A spokeswoman for the QEUH Independent Review said: “When the Review team encountered an issue with Dr Inkster’s NHS email address they sourced a personal email contact for her and advised her of the problem so she could continue to engage with the process.
“This was the address used to correspond with Dr Inkster from this point, including the sharing of her witness statement.
“We have concluded our work, and stand by the report.”
An NHSGGC spokesman said: “We are sorry that reports were not shared with Dr. Inkster in 2015 and 2017 as the senior management team were not aware of them. The 2015 and 2017 water risk assessments, the DMA reports, were brought to the attention of our senior managers in the middle of 2018. As soon as they were received by the Chief Executive, these were acted on. Improvements have since been made in the governance of the estates and facilities function.

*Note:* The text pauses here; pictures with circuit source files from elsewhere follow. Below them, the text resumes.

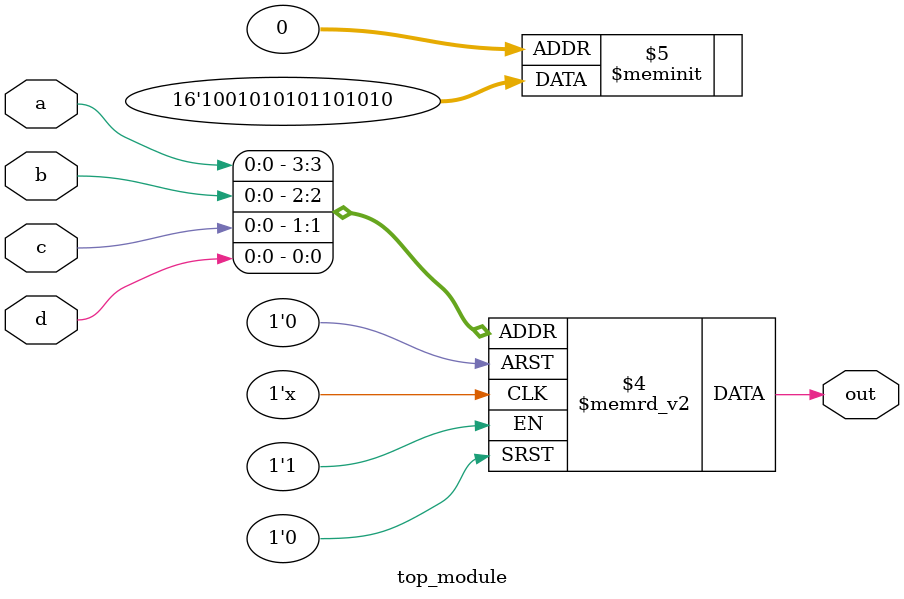
<source format=sv>
module top_module (
	input a, 
	input b,
	input c,
	input d,
	output reg out
);
	always @(*) begin
		case({a,b,c,d})
			4'b0000: out = 1'b0;
			4'b0001: out = 1'b1;
			4'b0010: out = 1'b0;
			4'b0011: out = 1'b1;
			4'b0100: out = 1'b0;
			4'b0101: out = 1'b1;
			4'b0110: out = 1'b1;
			4'b0111: out = 1'b0;
			4'b1000: out = 1'b1;
			4'b1001: out = 1'b0;
			4'b1010: out = 1'b1;
			4'b1011: out = 1'b0;
			4'b1100: out = 1'b1;
			4'b1101: out = 1'b0;
			4'b1110: out = 1'b0;
			4'b1111: out = 1'b1;
		endcase
	end
endmodule

</source>
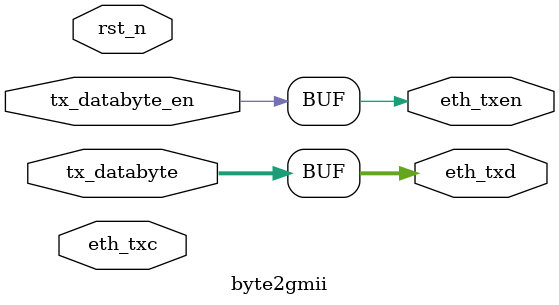
<source format=v>
module byte2gmii (
    input rst_n,
    input eth_txc,
    input [7:0]tx_databyte,
    input tx_databyte_en,

    output eth_txen,
    output [7:0]eth_txd
);
    assign eth_txen = tx_databyte_en;
    assign eth_txd = tx_databyte;
    
endmodule
</source>
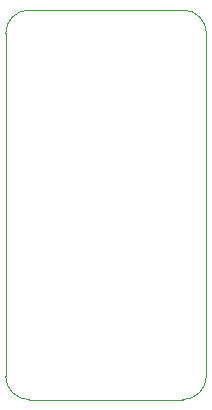
<source format=gbr>
%TF.GenerationSoftware,KiCad,Pcbnew,8.0.0*%
%TF.CreationDate,2025-01-24T21:29:13-08:00*%
%TF.ProjectId,Hope,486f7065-2e6b-4696-9361-645f70636258,rev?*%
%TF.SameCoordinates,Original*%
%TF.FileFunction,Profile,NP*%
%FSLAX46Y46*%
G04 Gerber Fmt 4.6, Leading zero omitted, Abs format (unit mm)*
G04 Created by KiCad (PCBNEW 8.0.0) date 2025-01-24 21:29:13*
%MOMM*%
%LPD*%
G01*
G04 APERTURE LIST*
%TA.AperFunction,Profile*%
%ADD10C,0.100000*%
%TD*%
G04 APERTURE END LIST*
D10*
X0Y2000000D02*
X0Y31000000D01*
X17000000Y31000000D02*
X17000000Y2000000D01*
X15000000Y0D02*
X2000000Y0D01*
X2000000Y33000000D02*
X15000000Y33000000D01*
X2000000Y0D02*
G75*
G02*
X0Y2000000I0J2000000D01*
G01*
X17000000Y2000000D02*
G75*
G02*
X15000000Y0I-2000000J0D01*
G01*
X0Y31000000D02*
G75*
G02*
X2000000Y33000000I2000000J0D01*
G01*
X15000000Y33000000D02*
G75*
G02*
X17000000Y31000000I0J-2000000D01*
G01*
M02*

</source>
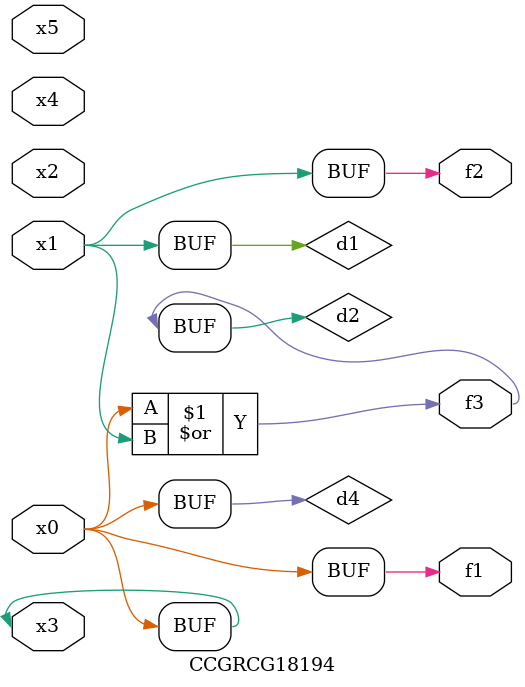
<source format=v>
module CCGRCG18194(
	input x0, x1, x2, x3, x4, x5,
	output f1, f2, f3
);

	wire d1, d2, d3, d4;

	and (d1, x1);
	or (d2, x0, x1);
	nand (d3, x0, x5);
	buf (d4, x0, x3);
	assign f1 = d4;
	assign f2 = d1;
	assign f3 = d2;
endmodule

</source>
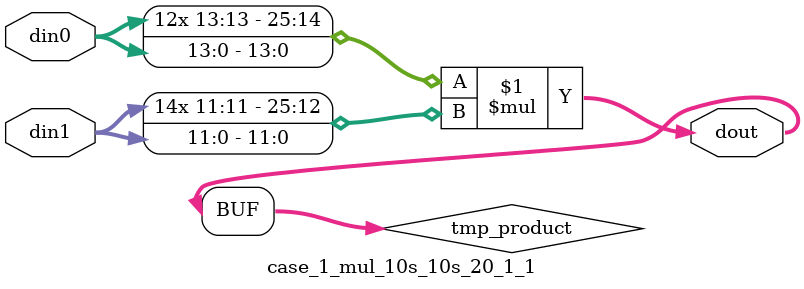
<source format=v>

`timescale 1 ns / 1 ps

 (* use_dsp = "no" *)  module case_1_mul_10s_10s_20_1_1(din0, din1, dout);
parameter ID = 1;
parameter NUM_STAGE = 0;
parameter din0_WIDTH = 14;
parameter din1_WIDTH = 12;
parameter dout_WIDTH = 26;

input [din0_WIDTH - 1 : 0] din0; 
input [din1_WIDTH - 1 : 0] din1; 
output [dout_WIDTH - 1 : 0] dout;

wire signed [dout_WIDTH - 1 : 0] tmp_product;



























assign tmp_product = $signed(din0) * $signed(din1);








assign dout = tmp_product;





















endmodule

</source>
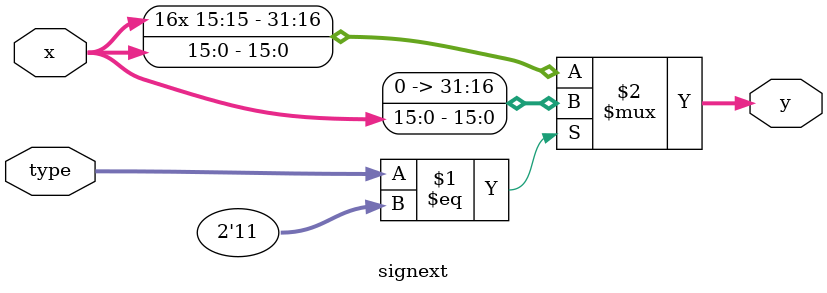
<source format=v>
`timescale 1ns / 1ps


module signext(
    input wire[15:0] x,
    input wire[1:0] type,
    output wire[31:0] y
    );
    assign y = (type == 2'b11) ? {{16{1'b0}},x}:{{16{x[15]}}, x}; 
endmodule

</source>
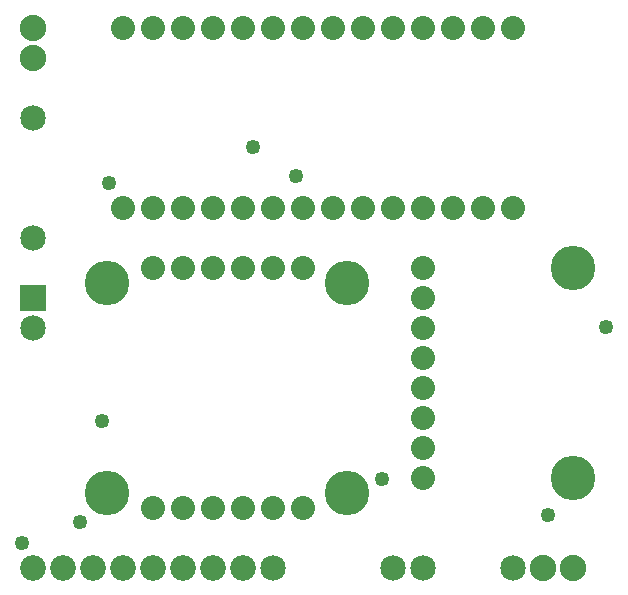
<source format=gts>
G04 MADE WITH FRITZING*
G04 WWW.FRITZING.ORG*
G04 DOUBLE SIDED*
G04 HOLES PLATED*
G04 CONTOUR ON CENTER OF CONTOUR VECTOR*
%ASAXBY*%
%FSLAX23Y23*%
%MOIN*%
%OFA0B0*%
%SFA1.0B1.0*%
%ADD10C,0.049370*%
%ADD11C,0.086000*%
%ADD12C,0.080000*%
%ADD13C,0.148425*%
%ADD14C,0.088000*%
%ADD15C,0.085000*%
%ADD16R,0.085000X0.085000*%
%ADD17R,0.001000X0.001000*%
%LNMASK1*%
G90*
G70*
G54D10*
X84Y202D03*
X348Y610D03*
X276Y274D03*
X372Y1402D03*
X996Y1426D03*
X852Y1522D03*
X2028Y922D03*
X1836Y298D03*
X1284Y418D03*
G54D11*
X820Y121D03*
X120Y121D03*
X220Y121D03*
X320Y121D03*
X420Y121D03*
X520Y121D03*
X620Y121D03*
X720Y121D03*
G54D12*
X1420Y921D03*
G54D13*
X1920Y421D03*
G54D12*
X1420Y521D03*
X1420Y721D03*
X1420Y1121D03*
X1420Y421D03*
X1420Y621D03*
X1420Y821D03*
X1420Y1021D03*
G54D13*
X1920Y1121D03*
G54D12*
X1420Y921D03*
G54D13*
X1920Y421D03*
G54D12*
X1420Y521D03*
X1420Y721D03*
X1420Y1121D03*
X1420Y421D03*
X1420Y621D03*
X1420Y821D03*
X1420Y1021D03*
G54D13*
X1920Y1121D03*
G54D14*
X1820Y121D03*
X1920Y121D03*
X120Y1821D03*
X120Y1921D03*
G54D13*
X365Y1071D03*
X1165Y1071D03*
G54D12*
X1020Y1121D03*
X920Y1121D03*
X820Y1121D03*
X720Y1121D03*
X620Y1121D03*
X520Y1121D03*
X520Y321D03*
X620Y321D03*
X720Y321D03*
X820Y321D03*
X920Y321D03*
X1020Y321D03*
G54D13*
X365Y371D03*
X1165Y371D03*
G54D12*
X420Y1921D03*
X520Y1921D03*
X620Y1921D03*
X720Y1921D03*
X820Y1921D03*
X920Y1921D03*
X1720Y1321D03*
X1620Y1321D03*
X1520Y1321D03*
X1420Y1321D03*
X1320Y1321D03*
X1220Y1321D03*
X1120Y1321D03*
X1020Y1321D03*
X920Y1321D03*
X820Y1321D03*
X720Y1321D03*
X620Y1321D03*
X520Y1321D03*
X420Y1321D03*
X1720Y1921D03*
X1620Y1921D03*
X1520Y1921D03*
X1420Y1921D03*
X1320Y1921D03*
X1220Y1921D03*
X1120Y1921D03*
X1020Y1921D03*
G54D15*
X920Y121D03*
X1320Y121D03*
X1720Y121D03*
X1420Y121D03*
X120Y1021D03*
X120Y921D03*
X120Y1221D03*
X120Y1621D03*
G54D16*
X120Y1021D03*
G54D17*
D02*
G04 End of Mask1*
M02*
</source>
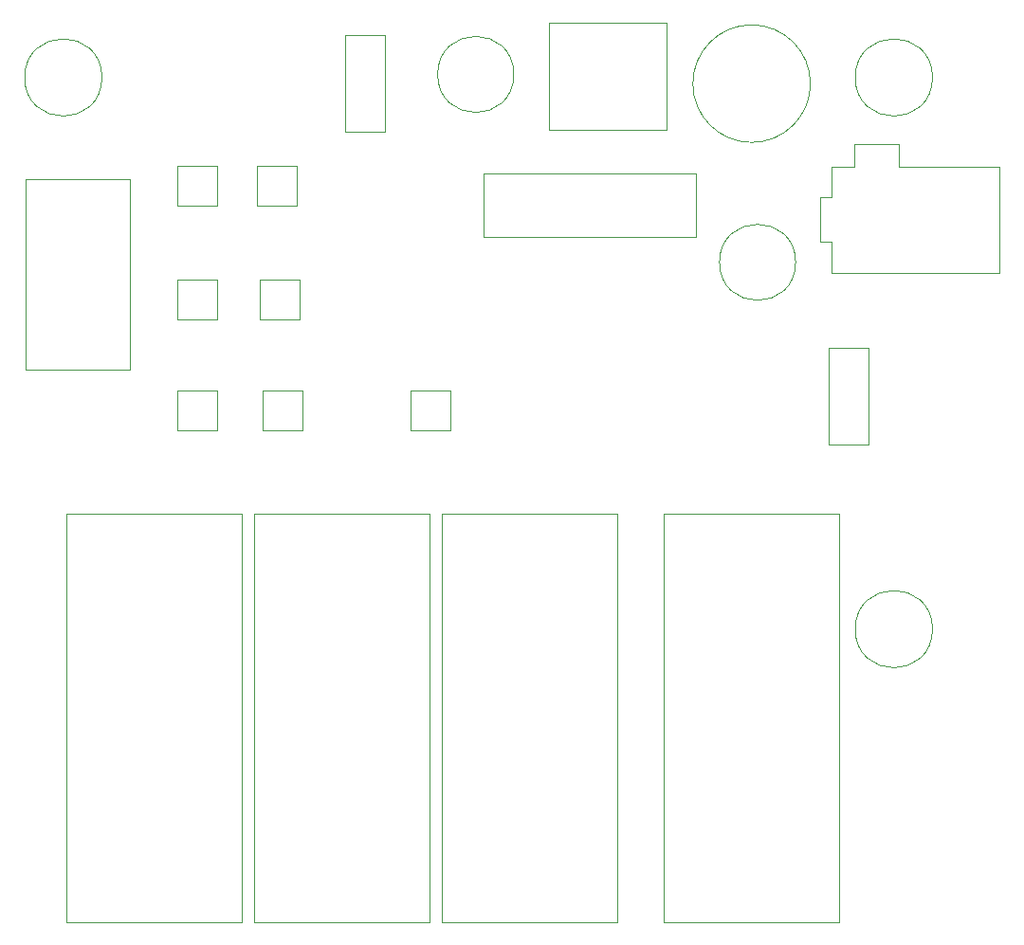
<source format=gbr>
G04 #@! TF.GenerationSoftware,KiCad,Pcbnew,5.0.2-bee76a0~70~ubuntu18.04.1*
G04 #@! TF.CreationDate,2019-01-20T23:04:17+00:00*
G04 #@! TF.ProjectId,Lcr_addon,4c63725f-6164-4646-9f6e-2e6b69636164,rev?*
G04 #@! TF.SameCoordinates,Original*
G04 #@! TF.FileFunction,Other,User*
%FSLAX46Y46*%
G04 Gerber Fmt 4.6, Leading zero omitted, Abs format (unit mm)*
G04 Created by KiCad (PCBNEW 5.0.2-bee76a0~70~ubuntu18.04.1) date Sun 20 Jan 2019 23:04:17 GMT*
%MOMM*%
%LPD*%
G01*
G04 APERTURE LIST*
%ADD10C,0.050000*%
G04 APERTURE END LIST*
D10*
G04 #@! TO.C,U4*
X85526000Y-52002000D02*
X85526000Y-61602000D01*
X85526000Y-61602000D02*
X96026000Y-61602000D01*
X96026000Y-61602000D02*
X96026000Y-52002000D01*
X96026000Y-52002000D02*
X85526000Y-52002000D01*
G04 #@! TO.C,U6*
X59688000Y-78468000D02*
X59688000Y-74948000D01*
X59688000Y-78468000D02*
X63238000Y-78468000D01*
X63238000Y-74948000D02*
X59688000Y-74948000D01*
X63238000Y-74948000D02*
X63238000Y-78468000D01*
G04 #@! TO.C,REF\002A\002A*
X45614000Y-56896000D02*
G75*
G03X45614000Y-56896000I-3450000J0D01*
G01*
X119782000Y-56896000D02*
G75*
G03X119782000Y-56896000I-3450000J0D01*
G01*
G04 #@! TO.C,C1*
X82394000Y-56622000D02*
G75*
G03X82394000Y-56622000I-3400000J0D01*
G01*
G04 #@! TO.C,C2*
X107560000Y-73406000D02*
G75*
G03X107560000Y-73406000I-3400000J0D01*
G01*
G04 #@! TO.C,D1*
X79684000Y-65476000D02*
X79684000Y-71176000D01*
X79684000Y-71176000D02*
X98624000Y-71176000D01*
X98624000Y-71176000D02*
X98624000Y-65476000D01*
X98624000Y-65476000D02*
X79684000Y-65476000D01*
G04 #@! TO.C,J1*
X110760000Y-74096000D02*
X110760000Y-74346000D01*
X110760000Y-74346000D02*
X125760000Y-74346000D01*
X110760000Y-74096000D02*
X110760000Y-71596000D01*
X110760000Y-71596000D02*
X109760000Y-71596000D01*
X109760000Y-71596000D02*
X109760000Y-67596000D01*
X109760000Y-67596000D02*
X110760000Y-67596000D01*
X110760000Y-67596000D02*
X110760000Y-64846000D01*
X110760000Y-64846000D02*
X112760000Y-64846000D01*
X112760000Y-64846000D02*
X112760000Y-62846000D01*
X112760000Y-62846000D02*
X116760000Y-62846000D01*
X116760000Y-62846000D02*
X116760000Y-64846000D01*
X116760000Y-64846000D02*
X125760000Y-64846000D01*
X125760000Y-64846000D02*
X125760000Y-74346000D01*
G04 #@! TO.C,J2*
X38780000Y-83018000D02*
X48080000Y-83018000D01*
X48080000Y-83018000D02*
X48080000Y-66018000D01*
X48080000Y-66018000D02*
X38780000Y-66018000D01*
X38780000Y-66018000D02*
X38780000Y-83018000D01*
G04 #@! TO.C,J3*
X70888000Y-61744000D02*
X70888000Y-53094000D01*
X70888000Y-53094000D02*
X67288000Y-53094000D01*
X67288000Y-53094000D02*
X67288000Y-61744000D01*
X67288000Y-61744000D02*
X70888000Y-61744000D01*
G04 #@! TO.C,J4*
X95782000Y-95852000D02*
X95782000Y-132352000D01*
X95782000Y-132352000D02*
X111482000Y-132352000D01*
X111482000Y-95852000D02*
X111482000Y-132352000D01*
X111482000Y-95852000D02*
X95782000Y-95852000D01*
G04 #@! TO.C,J5*
X59206000Y-95852000D02*
X59206000Y-132352000D01*
X59206000Y-132352000D02*
X74906000Y-132352000D01*
X74906000Y-95852000D02*
X74906000Y-132352000D01*
X74906000Y-95852000D02*
X59206000Y-95852000D01*
G04 #@! TO.C,J6*
X91670000Y-95852000D02*
X75970000Y-95852000D01*
X91670000Y-95852000D02*
X91670000Y-132352000D01*
X75970000Y-132352000D02*
X91670000Y-132352000D01*
X75970000Y-95852000D02*
X75970000Y-132352000D01*
G04 #@! TO.C,J7*
X58142000Y-95852000D02*
X42442000Y-95852000D01*
X58142000Y-95852000D02*
X58142000Y-132352000D01*
X42442000Y-132352000D02*
X58142000Y-132352000D01*
X42442000Y-95852000D02*
X42442000Y-132352000D01*
G04 #@! TO.C,L1*
X108882000Y-57444000D02*
G75*
G03X108882000Y-57444000I-5250000J0D01*
G01*
G04 #@! TO.C,U1*
X52322000Y-88374000D02*
X52322000Y-84854000D01*
X52322000Y-88374000D02*
X55872000Y-88374000D01*
X55872000Y-84854000D02*
X52322000Y-84854000D01*
X55872000Y-84854000D02*
X55872000Y-88374000D01*
G04 #@! TO.C,U2*
X55872000Y-74948000D02*
X55872000Y-78468000D01*
X55872000Y-74948000D02*
X52322000Y-74948000D01*
X52322000Y-78468000D02*
X55872000Y-78468000D01*
X52322000Y-78468000D02*
X52322000Y-74948000D01*
G04 #@! TO.C,U3*
X52322000Y-68308000D02*
X52322000Y-64788000D01*
X52322000Y-68308000D02*
X55872000Y-68308000D01*
X55872000Y-64788000D02*
X52322000Y-64788000D01*
X55872000Y-64788000D02*
X55872000Y-68308000D01*
G04 #@! TO.C,U5*
X63492000Y-84854000D02*
X63492000Y-88374000D01*
X63492000Y-84854000D02*
X59942000Y-84854000D01*
X59942000Y-88374000D02*
X63492000Y-88374000D01*
X59942000Y-88374000D02*
X59942000Y-84854000D01*
G04 #@! TO.C,U7*
X62984000Y-64788000D02*
X62984000Y-68308000D01*
X62984000Y-64788000D02*
X59434000Y-64788000D01*
X59434000Y-68308000D02*
X62984000Y-68308000D01*
X59434000Y-68308000D02*
X59434000Y-64788000D01*
G04 #@! TO.C,U8*
X73150000Y-88374000D02*
X73150000Y-84854000D01*
X73150000Y-88374000D02*
X76700000Y-88374000D01*
X76700000Y-84854000D02*
X73150000Y-84854000D01*
X76700000Y-84854000D02*
X76700000Y-88374000D01*
G04 #@! TO.C,J8*
X114068000Y-89684000D02*
X114068000Y-81034000D01*
X114068000Y-81034000D02*
X110468000Y-81034000D01*
X110468000Y-81034000D02*
X110468000Y-89684000D01*
X110468000Y-89684000D02*
X114068000Y-89684000D01*
G04 #@! TO.C,REF\002A\002A*
X119782000Y-106172000D02*
G75*
G03X119782000Y-106172000I-3450000J0D01*
G01*
G04 #@! TD*
M02*

</source>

“We continue to work with Professor Fiona McQueen and the members of the Oversight Board who have been reviewing the effectiveness of our infection prevention and control procedures, including the concerns Dr. Inkster has raised.
“We had a small administration team who were supporting requests for information from the Independent Review Team; they were not approached and asked about Dr Inkster’s employment status. We are not aware who spoke to the Independent Review Team about this.”